Nous maintiendrons si le gouvernement ivoirien le souhaite une présidence militaire en Côte-d’Ivoire. Le président de la République française a d’ailleurs évoqué le volume de cette puissance militaire. Nous souhaitons, dans le cadre de cet accord de défense, apporter aux forces ivoiriennes tout notre concours en termes de formation, en termes de soutien mais la place des forces françaises et la doctrine d’emploi des forces françaises nous conduira à réduire notre présence militaire en Côte-d’Ivoire, comme d’ailleurs dans le reste du monde en privilégiant le soutien, la formation et puis les capacités de déploiement dont nous nous sommes dotés lorsque dans le cadre du droit international elles sont sollicitées.
JOURNALISTE
Monsieur le Premier ministre, hier à l’occasion du 14 juillet, vous avez rendu hommage aux soldats français tués en Afghanistan ainsi qu’aux soldats présents sur tous les théâtres d’opérations extérieures et vous avez évidemment ici à Abidjan rendu hommage à la Force Licorne.
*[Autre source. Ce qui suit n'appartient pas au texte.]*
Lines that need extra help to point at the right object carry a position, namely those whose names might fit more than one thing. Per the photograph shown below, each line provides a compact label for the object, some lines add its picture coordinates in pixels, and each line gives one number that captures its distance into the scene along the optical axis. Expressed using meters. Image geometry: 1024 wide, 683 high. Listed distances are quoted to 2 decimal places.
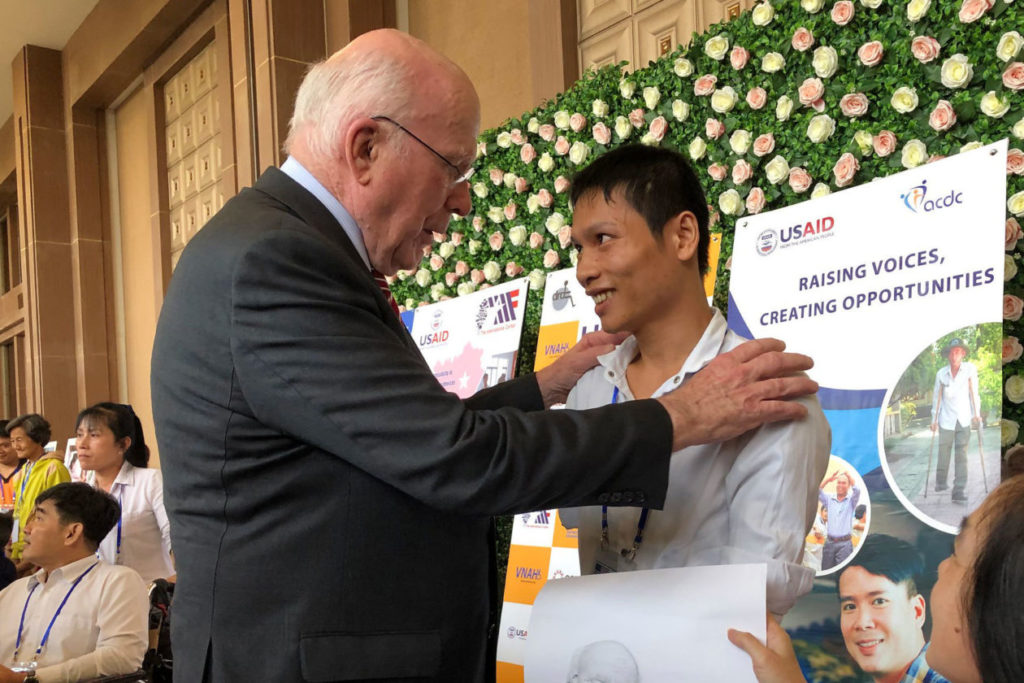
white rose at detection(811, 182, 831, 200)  3.24
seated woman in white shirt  4.67
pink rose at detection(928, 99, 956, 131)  2.86
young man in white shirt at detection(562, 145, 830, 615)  1.43
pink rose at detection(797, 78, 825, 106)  3.25
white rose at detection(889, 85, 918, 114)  2.96
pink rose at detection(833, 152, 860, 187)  3.12
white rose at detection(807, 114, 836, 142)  3.22
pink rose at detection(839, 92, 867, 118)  3.13
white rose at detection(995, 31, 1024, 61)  2.68
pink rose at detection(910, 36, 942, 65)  2.91
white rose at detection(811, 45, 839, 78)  3.21
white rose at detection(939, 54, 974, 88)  2.83
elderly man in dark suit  1.27
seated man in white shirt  3.51
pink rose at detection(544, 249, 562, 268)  4.56
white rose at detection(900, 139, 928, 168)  2.93
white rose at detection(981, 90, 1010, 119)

En France, le défilé militaire fait l’objet d’un débat : la candidate écologiste Eva Joly, candidate à la présidentielle, propose de le supprimer pour le remplacer par un défilé citoyen. Comment réagissez-vous ?
FRANÇOIS FILLON
Je réagis avec tristesse. Je pense que cette dame n’a pas une culture très ancienne des traditions françaises, des valeurs françaises, de l’histoire française. Ce défilé, il est d’abord le symbole d’une armée qui défend la République. Et si chaque année, nous rendons hommage à nos forces armées le jour de la Fête nationale, c’est parce que nous rendons hommage à une institution qui assure la défense des valeurs de la République française, de la liberté, de la fraternité, de l’égalité parce que les forces armées françaises concourent au bon fonctionnement de la démocratie dans notre pays et c’est normal de leur rendre hommage. Et je vous dis que vraiment je crois qu’il y a bien peu de Français qui partagent l’avis de madame Joly.